When the Soviet tanks arrived, a fierce battle broke out. Sources do not specify whether the German forces in this engagement had 88 mm anti-aircraft guns available. Only 37 mm and 50 mm anti-tank guns are mentioned, and these would have been powerless against Soviet T-34 and KV-1 tanks. Nevertheless, the Germans apparently succeeded in repelling the 12th Tank Division's assault, reportedly destroying 18 Soviet tanks in the process. The Luftwaffe then arrived and spent several hours attacking the Soviet tanks, artillery and supply vehicles. By the end of the day the 12th Tank Division had lost 33 tanks, including five KV-1 and eighteen T-34 (note: the accounts of the 12th Tank Division's fighting on 26 June 1941 differ considerably between the two main publications we consulted).

The sister 34th Tank Division (also part of the 8th Mechanised Corps) was advancing in a similar direction but somewhat further east, and was doing considerably better — it mostly encountered German infantry on its route, which it was able to drive off. Apparently sometime after noon, the division occupied the towns of Khotyn and Ridkiv (roughly 10 kilometres southeast of Berestechko), then sent its tanks northward toward the town of Ostriv, which lay on an important road running from Berestechko all the way to Dubno. The Germans needed this road to supply their forward elements further east and Ostriv was in serious danger — the Germans were even preparing to blow up the local bridges to prevent the Soviets from crossing the Styr and pushing north.

===============

(Stated goal 1) Copy the entries exactly, from the start of the entries through the line containing "b''8[ dis''8.] r8.", with both ends included, and leave the picture out.

(Material provided)
===============

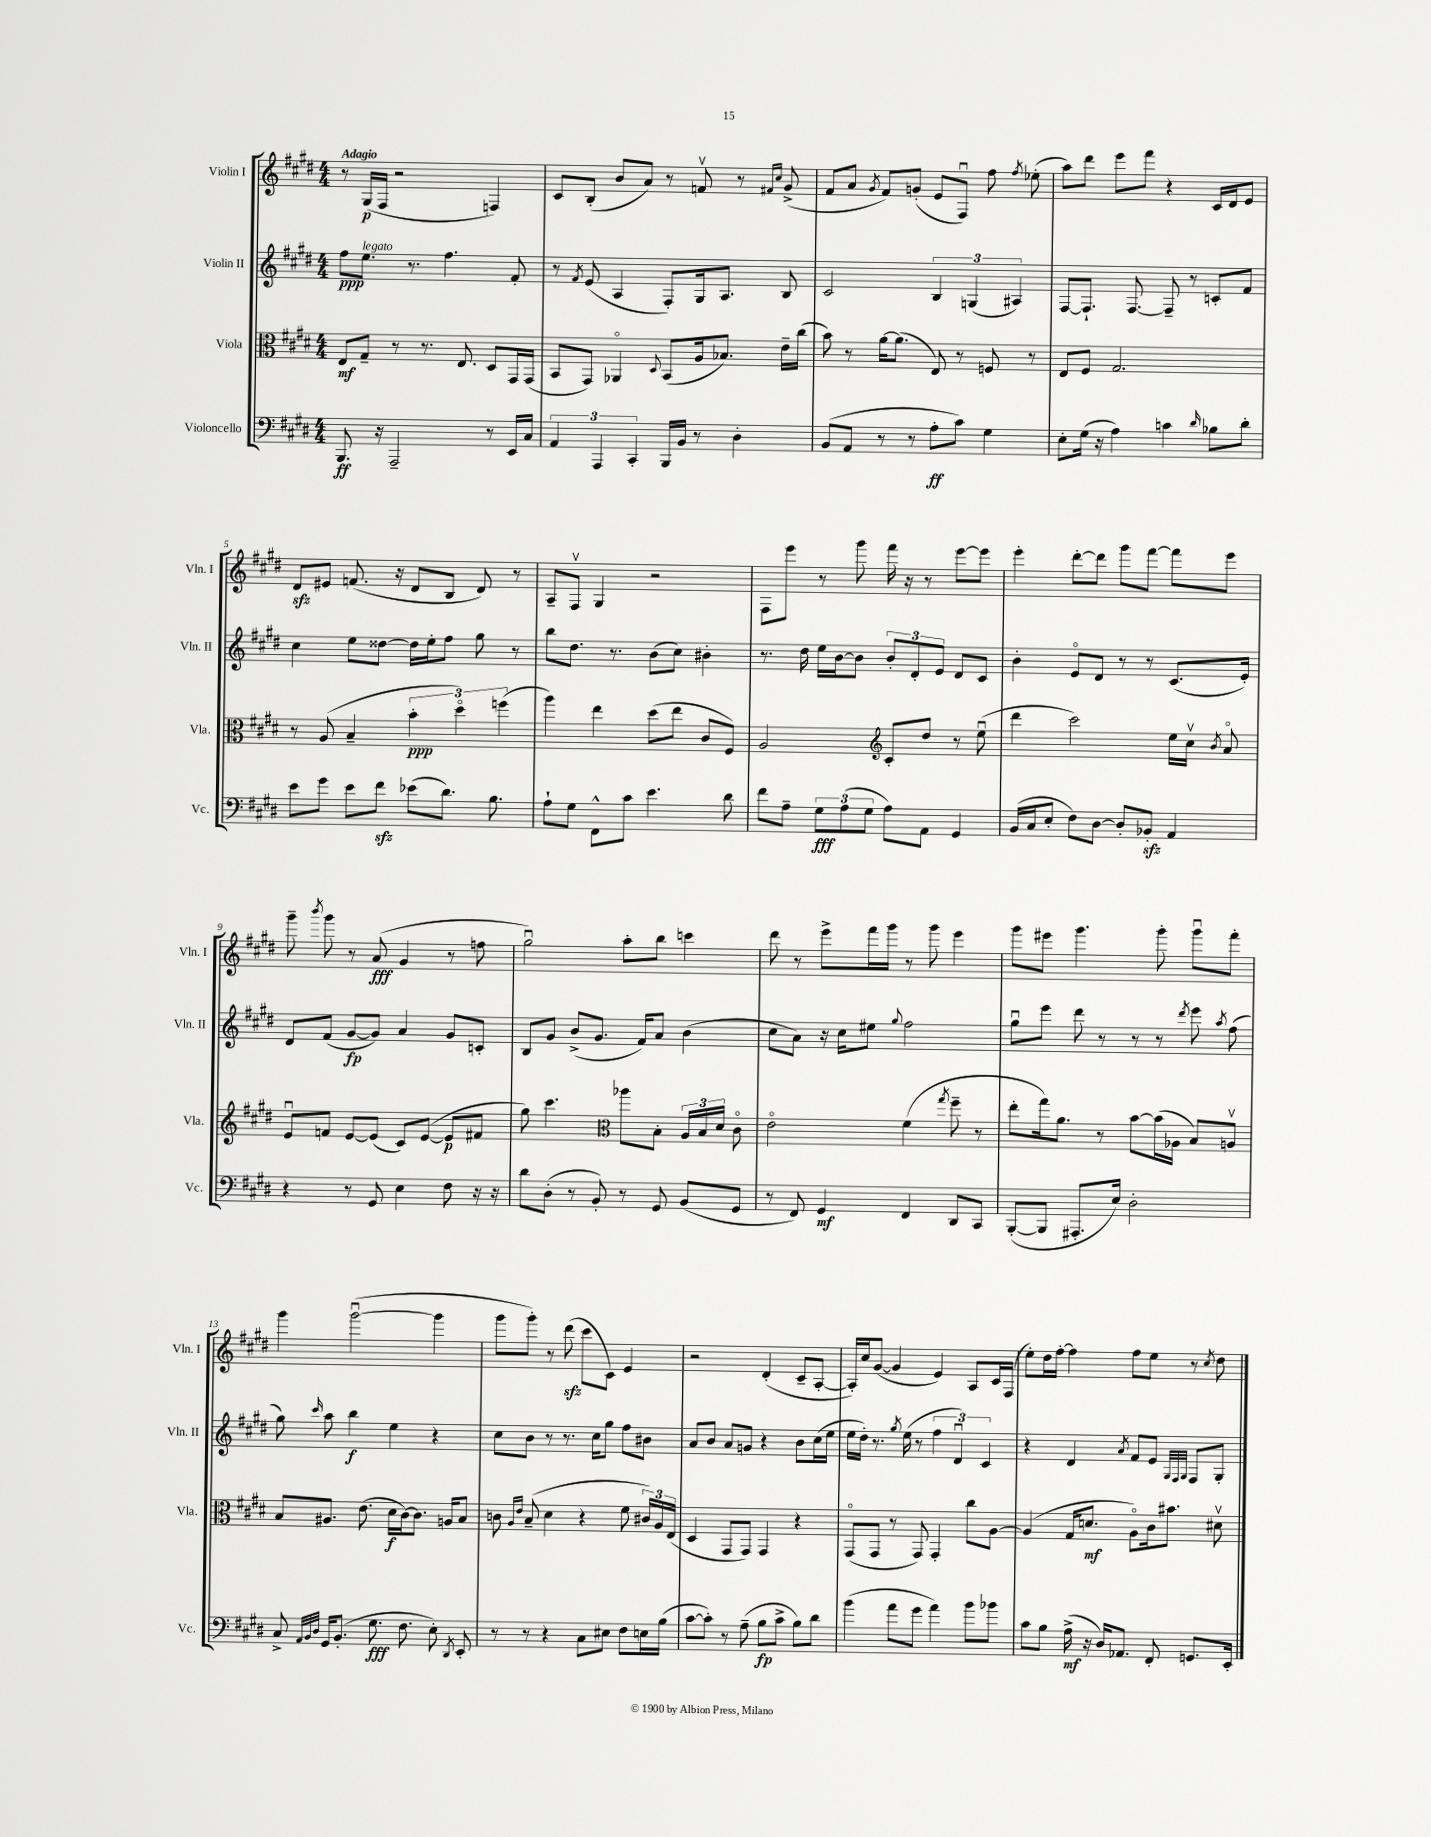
<<
\new StaffGroup <<
\new Staff = "s0" \with { instrumentName = "Violin I" shortInstrumentName = "Vln. I" } {
    \clef treble \key e \major \numericTimeSignature \time 4/4 \tempo "Adagio"
    \autoBeamOff r8 gis16[\p( fis16] r2 f4) |
    cis'8[ b8]-.( b'8[ a'8]) r8 f'8\upbow r8 \grace { fis'16[ cis''16] } gis'8->( |
    fis'8[ a'8] \acciaccatura { gis'8 } fis'8[) g'8]-.( e'8[ fis8]\downbow) fis''8 \acciaccatura { fis''8 } ees''8-.( |
    a''8[) dis'''8] e'''8[ fis'''8] r4 cis'16[ dis'16 e'8] |
    dis'8[\sfz eis'8] f'8.( r16 dis'8[ b8] dis'8) r8 |
    a8[-- fis8]\upbow gis4 r2 |
    fis8[ e'''8] r8 gis'''8 fis'''16 r16 r8 e'''8[~ e'''8] |
    e'''4-. dis'''8[~-. dis'''8] gis'''8[ fis'''8]~ fis'''8[ e'''8] |
    gis'''8-- \acciaccatura { b'''8 } gis'''8 r8 a'8\fff( gis'4 r8 f''8 |
    gis''2\downbow) a''8[-. b''8] c'''4 |
    dis'''8 r8 e'''8[-> fis'''16 gis'''16] r8 gis'''8 e'''4 |
    gis'''8[ eis'''8] gis'''4. gis'''8-. gis'''8[\downbow fis'''8]-. |
    gis'''4 gis'''2~\downbow( gis'''4 |
    gis'''8[ gis'''8]-.) r8 dis'''8\sfz( cis'''8[ cis'8]) e'4 |
    r2 dis'4-.( cis'8[-- a8]~-. |
    a16[-.) cis''16 gis'8]~( gis'4 e'4) a8[ cis'16 fis16]( |
    e''8[-.) dis''16 fis''16]~-. fis''4 fis''8[ e''8] r8 \acciaccatura { cis''8 } dis''8 \bar "|." |
}
\new Staff = "s1" \with { instrumentName = "Violin II" shortInstrumentName = "Vln. II" } {
    \clef treble \key e \major \numericTimeSignature \time 4/4
    \autoBeamOff fis''8[\ppp e''8.]^\markup { \italic "legato" } r8. fis''4. fis'8-. |
    r8 \acciaccatura { fis'8 } e'8( a4 fis8[-.) gis16 a8.] b8 |
    cis'2 \tuplet 3/2 { b4 g4( ais4) } |
    fis8[~ fis8.]-! fis8.~ fis8-- r8 c'8[-. fis'8] |
    cis''4 e''8[ disis''8]~ disis''16[ e''16-. fis''8] gis''8 r8 |
    b''8[ dis''8.] r8. b'8[( cis''8]) bis'4-. |
    r8. dis''16 e''16[ b'16~ b'8] \tuplet 3/2 { b'8[-. dis'8-. e'8] } dis'8[ cis'8] |
    b'4-. e'8[\flageolet dis'8] r8 r8 cis'8.[( e'16]-.) |
    dis'8[ fis'8]( gis'8[~\fp gis'8]) a'4 gis'8[ c'8]-. |
    b8[ gis'8] b'8[->( gis'8.] fis'16[) a'8] b'4( |
    cis''8[ a'8]) r16 cis''16[ eis''8] \appoggiatura { gis''8 } fis''2 |
    gis''8[\downbow e'''8] dis'''8 r8 r8 r8 \acciaccatura { dis'''8 } e'''8 \acciaccatura { a''8 } fis''8( |
    gis''8) \grace { cis'''16 } a''8 b''4\f e''4 r4 |
    cis''8[ b'8] r8 r8. cis''16[ gis''8] fis''8[ bis'8] |
    a'8[ b'8] a'8[ g'8] r4 b'8[ cis''16( e''16] |
    e''16[ dis''16]-.) r8. \acciaccatura { gis''8 } e''16( r8 \tuplet 3/2 { fis''4 dis'4\downbow) cis'4 } |
    r4 dis'4 \acciaccatura { a'8 } fis'8[ e'8] \grace { gis32[ fis32 gis32] } fis8[ gis8]-. \bar "|." |
}
\new Staff = "s2" \with { instrumentName = "Viola" shortInstrumentName = "Vla." } {
    \clef alto \key e \major \numericTimeSignature \time 4/4
    \autoBeamOff e8[\mf gis8]-- r8 r8. e8. dis8[ gis,16 gis,16]( |
    b,8[ gis,8]) aes,4\flageolet \appoggiatura { dis8 } b,8[( a16 bes8.]) e'16[-- cis''16]( |
    b'8) r8 a'16[~ a'8.]( e8) r8 f8 r8 |
    e8[ fis8] gis2. |
    r8 a8( b4-- \tuplet 3/2 { b'4-.\ppp dis''4\flageolet) f''4( } |
    a''4) e''4 dis''8[( e''8] cis'8[ fis8]) |
    a2 \clef treble cis'8[-. dis''8] r8 e''8\downbow( |
    dis'''4 cis'''2) e''16[ cis''16]\upbow \acciaccatura { b'8 } a'8\flageolet |
    e'8[\downbow f'8] e'8[~ e'8]( cis'8[) e'8]~( e'8[\p fis'8] |
    gis''8) cis'''4. \clef alto aes''8[ b8]-. \tuplet 3/2 { a16[ b16 dis'16] } cis'8\flageolet |
    e'2\flageolet fis'4( \acciaccatura { gis''8 } fis''8-- r8 |
    e''8[-. gis''16) a'8.] r8 b'8[~ b'16( aes16] b8[) a8]\upbow |
    b8[ ais8.] e'8.( dis'16[\f cis'16~) cis'8.] a16[ b8] |
    c'8 \grace { a16[ e'16] } b8--( dis'4 r4 fis'8 \tuplet 3/2 { cis'16[) a16 e16]( } |
    dis4 gis,8[ gis,8]) gis,4 r4 |
    gis,8[\flageolet( gis,8] r8 gis,8) gis,4-. cis''8[ a8]~ |
    a4( gis16[ d'8.]\mf a8[\flageolet) cis'16 bis'8.] dis'8\upbow \bar "|." |
}
\new Staff = "s3" \with { instrumentName = "Violoncello" shortInstrumentName = "Vc." } {
    \clef bass \key e \major \numericTimeSignature \time 4/4
    \autoBeamOff b,,8.\ff r16 a,,2-- r8 e,16[ cis16] |
    \tuplet 3/2 { a,4 a,,4 cis,4-. } b,,16[ b,16] r8 dis4-. |
    b,8[( a,8] r8 r8 a8[-.\ff cis'8]) gis4 |
    e8[-. gis16]( r16 a4) c'4 \grace { dis'16 } bes8[ dis'8]-. |
    e'8[ gis'8] e'8[ fis'8]\sfz ees'8[( dis'8.]) b8. |
    a8[-! gis8] fis,8[-^ cis'8] e'4. dis'8 |
    fis'8[ a8]-- \tuplet 3/2 { gis8[\fff a8( gis8] } a8[) a,8] gis,4 |
    b,16[( cis16 e8]-. fis8[) dis8]~ dis8[-. bes,8]-.\sfz a,4 |
    r4 r8 gis,8 e4 fis8 r16 r16 |
    dis'8[ dis8]-.( r8 b,8-.) r8 gis,8 b,8[( gis,8] |
    r8 fis,8) gis,4\mf fis,4 dis,8[ cis,8] |
    b,,8[~-.( b,,8] ais,,8.[-. e16]) dis2-. |
    cis8-> \grace { a,32[ b,32 dis32] } gis,16[ b,8.]-.( gis8.\fff fis8. e8-.) \acciaccatura { dis,8 } e,8-. |
    r8 r8 r4 cis8[ eis8] fis8[ e16 b16]( |
    cis'8[~ cis'8]-.) r8 a8--( b8[\fp cis'8]-> b8[) dis'8] |
    b'4( a'8[ gis'8] a'4) b'8[ bes'8] |
    cis'8[ b8] a16->\mf( r16 dis16[) aes,8.] fis,8-. g,8.[ e,16]-. \bar "|." |
}
>>
>>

===============

(Stated goal 2) Summarize the text about the Soviet tank divisions' fighting in two sentences.

(Exercise answer 1)
<<
\new StaffGroup <<
\new Staff = "s0" \with { instrumentName = "Violin I" shortInstrumentName = "Vln. I" } {
    \clef treble \key e \major \numericTimeSignature \time 4/4 \tempo "Adagio"
    \autoBeamOff r8 gis16[\p( fis16] r2 f4) |
    cis'8[ b8]-.( b'8[ a'8]) r8 f'8\upbow r8 \grace { fis'16[ cis''16] } gis'8->( |
    fis'8[ a'8] \acciaccatura { gis'8 } fis'8[) g'8]-.( e'8[ fis8]\downbow) fis''8 \acciaccatura { fis''8 } ees''8-.( |
    a''8[) dis'''8] e'''8[ fis'''8] r4 cis'16[ dis'16 e'8] |
    dis'8[\sfz eis'8] f'8.( r16 dis'8[ b8] dis'8) r8 |
    a8[-- fis8]\upbow gis4 r2 |
    fis8[ e'''8] r8 gis'''8 fis'''16 r16 r8 e'''8[~ e'''8] |
    e'''4-. dis'''8[~-. dis'''8] gis'''8[ fis'''8]~ fis'''8[ e'''8] |
    gis'''8-- \acciaccatura { b'''8 } gis'''8 r8 a'8\fff( gis'4 r8 f''8 |
    gis''2\downbow) a''8[-. b''8] c'''4 |
    dis'''8 r8 e'''8[-> fis'''16 gis'''16] r8 gis'''8 e'''4 |
    gis'''8[ eis'''8] gis'''4. gis'''8-. gis'''8[\downbow fis'''8]-. |
    gis'''4 gis'''2~\downbow( gis'''4 |
    gis'''8[ gis'''8]-.) r8 dis'''8\sfz( cis'''8[ cis'8]) e'4 |
    r2 dis'4-.( cis'8[-- a8]~-. |
    a16[-.) cis''16 gis'8]~( gis'4 e'4) a8[ cis'16 fis16]( |
    e''8[-.) dis''16 fis''16]~-. fis''4 fis''8[ e''8] r8 \acciaccatura { cis''8 } dis''8 \bar "|." |
}
\new Staff = "s1" \with { instrumentName = "Violin II" shortInstrumentName = "Vln. II" } {
    \clef treble \key e \major \numericTimeSignature \time 4/4
    \autoBeamOff fis''8[\ppp e''8.]^\markup { \italic "legato" } r8. fis''4. fis'8-. |
    r8 \acciaccatura { fis'8 } e'8( a4 fis8[-.) gis16 a8.] b8 |
    cis'2 \tuplet 3/2 { b4 g4( ais4) } |
    fis8[~ fis8.]-! fis8.~ fis8-- r8 c'8[-. fis'8] |
    cis''4 e''8[ disis''8]~ disis''16[ e''16-. fis''8] gis''8 r8 |
    b''8[ dis''8.] r8. b'8[( cis''8]) bis'4-. |

(Exercise answer 2) The Germans apparently repelled the 12th Tank Division's assault, and after several hours of Luftwaffe attacks the division had lost 33 tanks by the end of the day. The 34th Tank Division, meeting mostly German infantry, occupied Khotyn and Ridkiv and sent its tanks toward Ostriv, putting at risk a road the Germans needed to supply their forward elements.